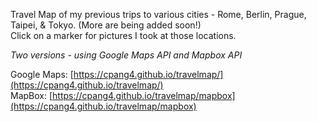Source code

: Travel Map of my previous trips to various cities - Rome, Berlin, Prague, Taipei, & Tokyo. (More are being added soon!)   
Click on a marker for pictures I took at those locations.   

_Two versions - using Google Maps API and Mapbox API_   

Google Maps: [https://cpang4.github.io/travelmap/](https://cpang4.github.io/travelmap/)   
MapBox: [https://cpang4.github.io/travelmap/mapbox](https://cpang4.github.io/travelmap/mapbox)
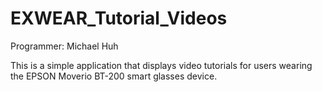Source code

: EXWEAR_Tutorial_Videos
======================

Programmer: Michael Huh

This is a simple application that displays video tutorials for users wearing the EPSON Moverio BT-200 smart glasses device.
........
Exercise aim | Reproduce the material above, substituting "Repository" for every occurrence of "Source code" and leaving all other text as it is. Omit the pictures from your reproduction.

Answer to this task |
Repository

: Travel Map of my previous trips to various cities - Rome, Berlin, Prague, Taipei, & Tokyo. (More are being added soon!)   
Click on a marker for pictures I took at those locations.   

_Two versions - using Google Maps API and Mapbox API_   

Google Maps: [https://cpang4.github.io/travelmap/](https://cpang4.github.io/travelmap/)   
MapBox: [https://cpang4.github.io/travelmap/mapbox](https://cpang4.github.io/travelmap/mapbox)
Repository

: EXWEAR_Tutorial_Videos
======================

Programmer: Michael Huh

This is a simple application that displays video tutorials for users wearing the EPSON Moverio BT-200 smart glasses device.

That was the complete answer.